1st Quarter 2019 Performance
- Stocks globally rebounded strongly (↑12.5%) led by US Small and Mid-Cap stocks (↑15.9, ↑15.5%), US Large Cap (↑13.7%), Emerging Markets (↑10.5%), International Developed (↑10.1%), and International Small Cap (↑10.0%). The strong US Dollar continued to weigh on non-US equities although that appears to be waning.
- Non-US equites continue to trade at a valuation discount to the US. They also carry a 4% dividend yield, earnings growth this year expected to be 7–8%, and 10x–13x price-to-earnings ratios, all more attractive than US levels. US earnings need to beat growth expectations to provide support for stocks which will be difficult. Non-US stocks appear to have more upside given lower valuations, good earnings growth despite low GDP growth, prospects of US Dollar weakness and reduced trade war fears.
- Total return for Taxable bonds turned in an extremely strong quarter (↑2.9%) as interest rates plummeted. Municipal bonds were also strong (↑2.4%).
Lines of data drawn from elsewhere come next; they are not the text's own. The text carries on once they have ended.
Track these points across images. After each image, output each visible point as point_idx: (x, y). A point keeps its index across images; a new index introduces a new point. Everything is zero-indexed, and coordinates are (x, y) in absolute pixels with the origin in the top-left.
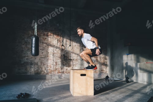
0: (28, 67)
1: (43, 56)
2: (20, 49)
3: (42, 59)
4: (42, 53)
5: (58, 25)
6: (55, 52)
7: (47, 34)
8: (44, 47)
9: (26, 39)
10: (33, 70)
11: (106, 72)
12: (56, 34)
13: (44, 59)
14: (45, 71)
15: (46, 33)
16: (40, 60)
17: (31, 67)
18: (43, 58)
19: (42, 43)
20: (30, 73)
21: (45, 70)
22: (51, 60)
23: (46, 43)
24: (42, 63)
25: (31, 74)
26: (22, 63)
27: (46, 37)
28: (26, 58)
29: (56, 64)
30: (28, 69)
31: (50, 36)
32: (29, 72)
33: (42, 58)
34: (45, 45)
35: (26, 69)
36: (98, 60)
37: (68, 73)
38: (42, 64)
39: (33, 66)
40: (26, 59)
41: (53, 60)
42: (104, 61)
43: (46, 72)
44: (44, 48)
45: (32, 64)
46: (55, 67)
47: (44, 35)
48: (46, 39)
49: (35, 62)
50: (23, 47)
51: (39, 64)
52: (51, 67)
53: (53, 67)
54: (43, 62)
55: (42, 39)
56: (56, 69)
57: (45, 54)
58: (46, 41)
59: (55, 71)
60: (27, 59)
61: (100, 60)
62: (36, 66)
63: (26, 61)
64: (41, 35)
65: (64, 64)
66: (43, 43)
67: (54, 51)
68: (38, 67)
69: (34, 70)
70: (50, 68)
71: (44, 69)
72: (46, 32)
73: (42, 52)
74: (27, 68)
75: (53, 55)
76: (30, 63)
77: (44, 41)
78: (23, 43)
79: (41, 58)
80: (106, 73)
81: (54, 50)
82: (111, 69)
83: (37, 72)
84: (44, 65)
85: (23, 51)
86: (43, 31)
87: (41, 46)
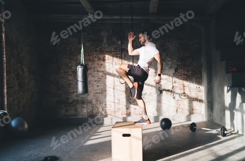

Securitized Credit (high quality mortgages and asset-backed securities) also had a strong quarter (↑2.8%). High yield corporates (junk bonds) recovered most of their 4Q losses (↑8.1%) Ultra-short US Floating Rate Treasuries (↑0.54%) rose at an annualized rate of 2.24%, in line with Fed Funds, as expected, and continue to be earmarked for higher yielding credit sector investment when risk/reward ratios return to more compelling levels.
- Looking forward, shorter duration is preferred over longer duration given the flat yield curve and the dramatic move down in rates. The US Treasury bond market is discounting an elevated likelihood of recession which is at odds with credit spreads that are near all-time lows. Higher interest rates may still be in the cards later this year as central banks move to neutral or easing and massive amounts of new supply enter the market due to deficit funding and refinancing.
- The Alternatives portfolio performed in line with expectations (↑1.6%) on track to achieve our 5.5% annualized return target with overall risk closer to bonds than stocks. Category performance was led by Hedged Equity (↑3.5%) and Multi Strategy (↑3.9%), followed by Market Neutral (↓1.8%) and Managed Futures (↓1.5%).
- Hedged Equity was helped by a strong recovery in the Emerging Markets Long/Short strategy and solid performance in Multi Strategy due to strong fixed income positioning that took advantage of credit spreads and duration following the Fed change of course at the start of the quarter. In the 4th quarter, however, Managed Futures (↑4.26%) and Market Neutral (↑1.54%) provided diversification and downside protection during that quarter’s equity market correction.